Specializes in OR, Nursing Professional Development.
17 hours ago, Mary3010 said:

So would an emergency nurse (or any other) be required to learn how to deliver a baby just incase they may need to?

Klone's answer above is probably most common; however, there would be some outliers. My current facility has a separate hospital for labor and delivery and there is no unit at the main hospital. However, we have at times had patients from out of town not realize they're at the wrong building deliver in the ER or patients who come in as a trauma need to be delivered as a life-preserving measure. We have a perinatal response team consisting of a small percentage of ER nurses, ER docs, peds, and trauma surgeons who are responsible for these patients while an L&D team, OB doc, and neonatologist are transported via ambulance from the maternity hospital to the main hospital. They don't always make it in time for delivery, so the ER docs and RNs cover the lady partsl deliveries and the trauma surgeons and OR staff cover the c-sections.

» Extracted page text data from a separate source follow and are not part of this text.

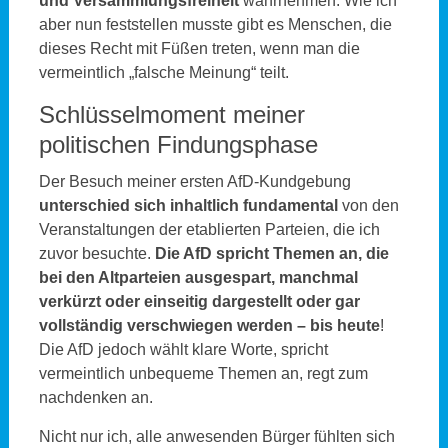
und Versammlungsfreiheit
wahrnehmen. Wie ich
aber nun feststellen musste gibt es Menschen, die
dieses Recht mit Füßen treten, wenn man die
vermeintlich „falsche Meinung“ teilt.
Schlüsselmoment meiner
politischen Findungsphase
Der Besuch meiner ersten AfD-Kundgebung
unterschied sich inhaltlich fundamental
von den
Veranstaltungen der etablierten Parteien, die ich
zuvor besuchte.
Die AfD spricht Themen an, die
bei den Altparteien ausgespart, manchmal
verkürzt oder einseitig dargestellt oder gar
vollständig verschwiegen werden – bis heute
!
Die AfD jedoch wählt klare Worte, spricht
vermeintlich unbequeme Themen an, regt zum
nachdenken an.
Nicht nur ich, alle anwesenden Bürger fühlten sich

Specializes in Labour & Delivery.

I work at a high volume hospital, doing around 5000 births/year with an OB in hospital 24/7 and a 2nd on-call. And yet, us RNs do deliver babies pretty often, mostly due to the OB being in another delivery/or in the OR and women coming in fully dilated and there’s no time. We obviously try not to since an OB is trained better for complications but it happens. 

Specializes in OB-Gyn/Primary Care/Ambulatory Leadership.
8 hours ago, Michellelizz said:

I work at a high volume hospital, doing around 5000 births/year with an OB in hospital 24/7 and a 2nd on-call. And yet, us RNs do deliver babies pretty often, mostly due to the OB being in another delivery/or in the OR and women coming in fully dilated and there’s no time. We obviously try not to since an OB is trained better for complications but it happens. 

With that many births, I'm surprised you only have 1 OB hospitalist! When I worked at a facility that did that many births, we typically had 2 CNMs and 2 OBs in house at all times. 

With that high volume, don't you run two ORs at the same time?

Specializes in Labour & Delivery.
On 1/26/2021 at 7:45 AM, klone said:

With that many births, I'm surprised you only have 1 OB hospitalist! When I worked at a facility that did that many births, we typically had 2 CNMs and 2 OBs in house at all times. 

With that high volume, don't you run two ORs at the same time?

I wish we had 2 OBs but we just call in the second on-call if we need. We’re a teaching resident so we tend to have a lot of residents which can also be helpful. 
 

We have 3 ORs on our unit. In terms of booked c-sections, we usually have 3 or 4 in the morning every day and just do them back to back. If there are multiple emergency c/s at the same time, we just figure it out. We also have our own anesthesiologist.